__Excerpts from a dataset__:
------------------------

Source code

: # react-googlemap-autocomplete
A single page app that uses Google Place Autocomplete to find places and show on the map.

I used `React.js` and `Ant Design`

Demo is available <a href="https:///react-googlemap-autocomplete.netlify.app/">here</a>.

------------------------

Identify every line above with the string "googlemap" in it. Copy those lines.

__Response to the exercise__:
: # react-googlemap-autocomplete
Demo is available <a href="https:///react-googlemap-autocomplete.netlify.app/">here</a>.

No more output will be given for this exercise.